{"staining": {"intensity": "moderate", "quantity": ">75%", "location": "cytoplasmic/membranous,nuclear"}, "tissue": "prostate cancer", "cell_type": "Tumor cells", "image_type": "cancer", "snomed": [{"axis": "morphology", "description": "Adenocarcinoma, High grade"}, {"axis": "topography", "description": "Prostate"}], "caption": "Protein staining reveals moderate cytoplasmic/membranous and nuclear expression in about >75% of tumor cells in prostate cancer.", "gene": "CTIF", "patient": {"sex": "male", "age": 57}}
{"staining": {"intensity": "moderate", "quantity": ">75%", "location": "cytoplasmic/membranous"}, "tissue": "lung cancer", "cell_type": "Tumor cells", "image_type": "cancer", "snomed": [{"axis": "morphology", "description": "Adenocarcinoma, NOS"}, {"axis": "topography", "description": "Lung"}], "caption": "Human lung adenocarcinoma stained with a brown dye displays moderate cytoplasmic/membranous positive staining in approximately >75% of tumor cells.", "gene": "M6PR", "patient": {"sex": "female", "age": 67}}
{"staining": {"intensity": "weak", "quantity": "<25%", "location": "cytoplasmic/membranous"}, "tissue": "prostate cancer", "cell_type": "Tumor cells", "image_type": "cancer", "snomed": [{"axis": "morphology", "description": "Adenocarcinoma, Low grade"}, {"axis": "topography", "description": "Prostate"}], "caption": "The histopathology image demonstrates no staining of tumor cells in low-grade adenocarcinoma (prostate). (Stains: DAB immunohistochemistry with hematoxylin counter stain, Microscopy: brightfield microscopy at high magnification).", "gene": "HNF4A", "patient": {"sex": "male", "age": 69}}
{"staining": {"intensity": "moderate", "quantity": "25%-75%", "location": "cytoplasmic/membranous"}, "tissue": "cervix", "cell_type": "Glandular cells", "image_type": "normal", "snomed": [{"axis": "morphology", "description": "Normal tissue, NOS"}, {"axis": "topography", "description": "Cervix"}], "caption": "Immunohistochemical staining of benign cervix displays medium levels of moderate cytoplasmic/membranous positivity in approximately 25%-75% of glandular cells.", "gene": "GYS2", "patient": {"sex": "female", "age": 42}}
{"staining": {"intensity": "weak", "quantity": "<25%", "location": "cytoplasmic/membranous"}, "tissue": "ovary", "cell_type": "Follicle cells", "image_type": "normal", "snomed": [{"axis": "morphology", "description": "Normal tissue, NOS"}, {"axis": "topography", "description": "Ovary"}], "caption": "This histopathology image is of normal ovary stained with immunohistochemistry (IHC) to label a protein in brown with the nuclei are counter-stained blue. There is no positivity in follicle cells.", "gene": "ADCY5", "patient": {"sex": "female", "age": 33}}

◆ **What to produce**:
Go through the records. Copy each line where "normal" appears.

◆ **Worked solution**:
{"staining": {"intensity": "moderate", "quantity": "25%-75%", "location": "cytoplasmic/membranous"}, "tissue": "cervix", "cell_type": "Glandular cells", "image_type": "normal", "snomed": [{"axis": "morphology", "description": "Normal tissue, NOS"}, {"axis": "topography", "description": "Cervix"}], "caption": "Immunohistochemical staining of benign cervix displays medium levels of moderate cytoplasmic/membranous positivity in approximately 25%-75% of glandular cells.", "gene": "GYS2", "patient": {"sex": "female", "age": 42}}
{"staining": {"intensity": "weak", "quantity": "<25%", "location": "cytoplasmic/membranous"}, "tissue": "ovary", "cell_type": "Follicle cells", "image_type": "normal", "snomed": [{"axis": "morphology", "description": "Normal tissue, NOS"}, {"axis": "topography", "description": "Ovary"}], "caption": "This histopathology image is of normal ovary stained with immunohistochemistry (IHC) to label a protein in brown with the nuclei are counter-stained blue. There is no positivity in follicle cells.", "gene": "ADCY5", "patient": {"sex": "female", "age": 33}}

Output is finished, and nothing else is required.